Seniors have plenty of job opportunities to look forward to

Alexandria Kobryn - Jobs Reporter Email at [email protected]

If you’re set to graduate in May and haven’t started looking for a job yet, don’t fret, the job market looks good for graduating seniors.

“If you’re graduating and haven’t found a job yet, it’s not the end of the world, but it’s going to be harder,” said Phillip Gardner, the director of the Collegiate Employment Research Institute at Michigan State University. “Most activity has already taken place … but there’s still a lot of  positions that aren’t filled, so there’ll be continued efforts to find talent until the end of early summer.”

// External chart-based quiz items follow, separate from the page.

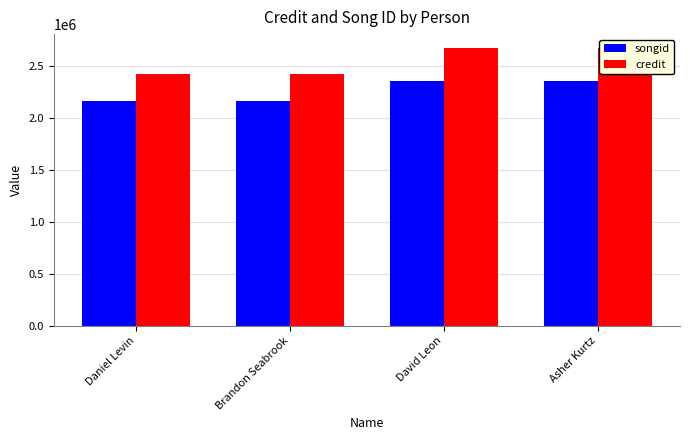

Which series has the largest range (max minus min)?

credit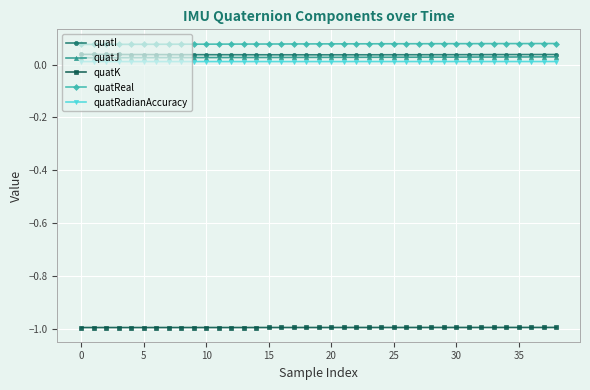

What is the minimum value for quatK?

-1.0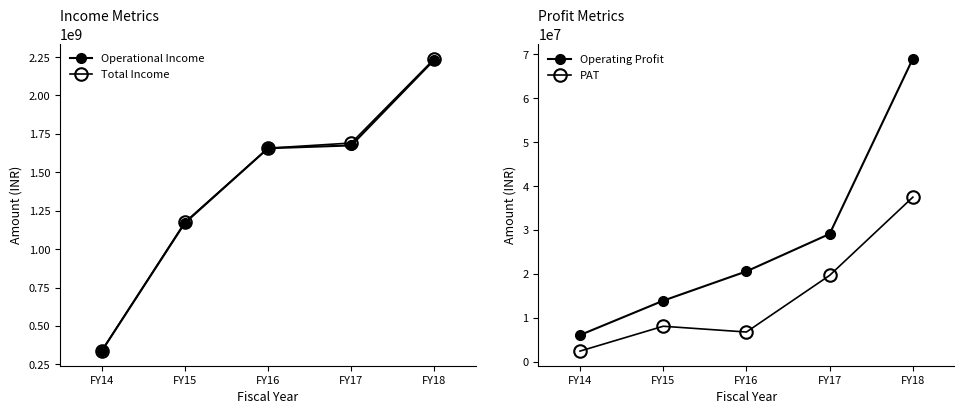

Which has a higher value, FY17 or FY14?

FY17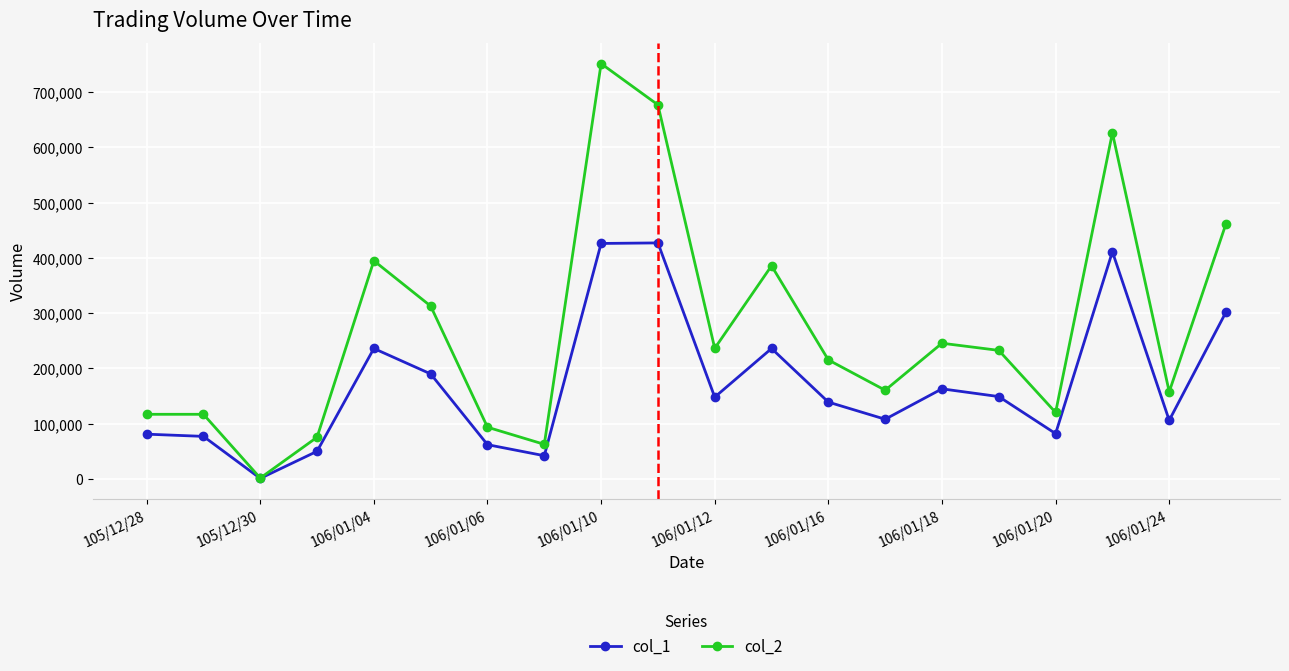

Rank the series by their maximum value, from lowest to highest.

col_1, col_2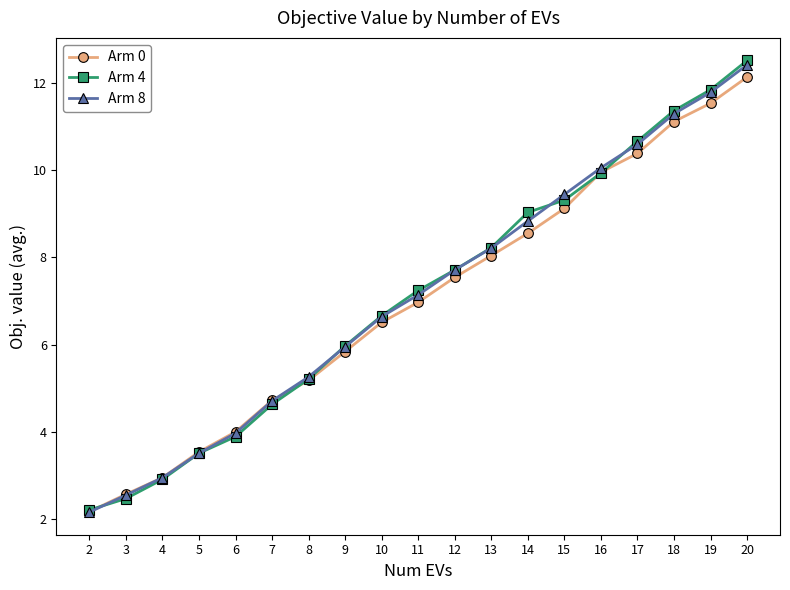

How many lines are shown in the chart?

3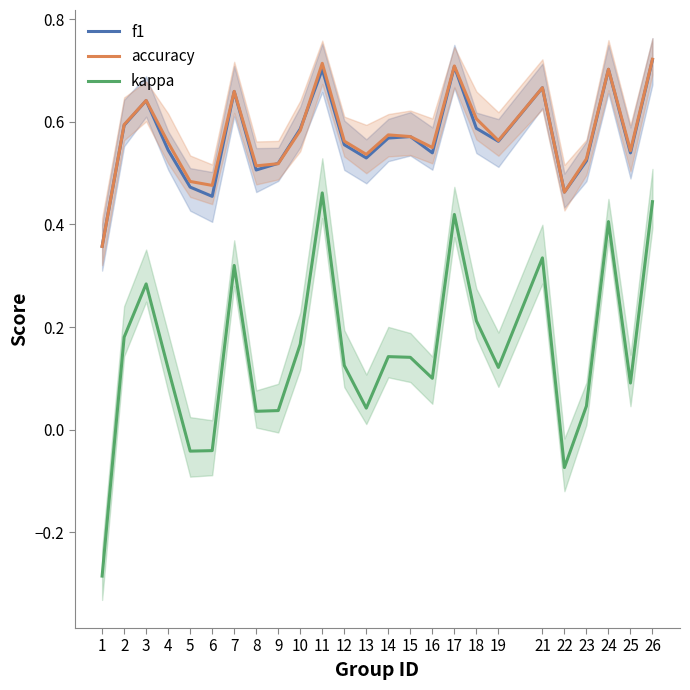

List the labels in order of accuracy value, largest first.

26, 11, 17, 24, 21, 7, 3, 18, 2, 10, 14, 15, 19, 12, 4, 16, 25, 13, 23, 9, 8, 5, 6, 22, 1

Gardner also said 2016 is a good year to graduate because of the new jobs that have presented themselves.

“This whole year has been a very active year for employers and job opportunities. It’s been a very, very good year,” said Gardner. “It’s gotten progressively better since the bottom fell out in 2009 to 2010. … We’ve had two really good years back-to-back.”

Gardner said job searches are divided into years. They begin in early fall, which is when students should begin their job search, and continue until early summer.

Making sure to utilize all of the services offered by the career center and connecting to other resources that can be used post-graduation is a must, said Gardner.

Jody Patterson, a senior career coach at the Career Service Center, suggests visiting or the Bureau of Labor Statistics for accurate statistics and information on salary and job growth. The job search consists of more than handing in a resume and following up on emails and interviews, said Patterson.

“A student needs a good understanding of his or her strengths and interests and also how those strengths can benefit an employer,” Patterson said. “Lack of self-knowledge and lack of employer-specific knowledge can really deter a candidate from being successful in the job search process.”

Gardner also makes a point of noting that students play a key role in the job searching process.

“People say it’s very competitive and very active on the employer side, it’s also competitive on the student side,” Gardner said. “If students aren’t ready to transition and don’t have the experiences …  and haven’t done some self-reflection, they’re gonna struggle.”

Kimberly Harden, a manager for Equal Employment and Opportunity and Recruitment for Cleveland Human Resources, said the job market for Cleveland is more robust than it has been in the past.

“I believe that there are positions available, but I believe that those positions are going to go to those college students that have not only graduated and mastered their craft, but really have some type of practical experience,” Harden said. “For those students, I think things look good.”

Harden’s responsibilities include identifying qualified men and women to fill openings or vacant positions within Cleveland.

Gardner believes the next year for the job market may decrease some because of the streak of positivity the job market has been experiencing, but he cannot say for sure.

“We have some unknowns going into the fall, what the political election is going to do. But things on the surface look pretty strong,” he said. “Right now, we’re seeing opportunities for every major”

Patterson said that in Portage County, accountants, auditors and technology based fields continue to top the list of in-demand occupations.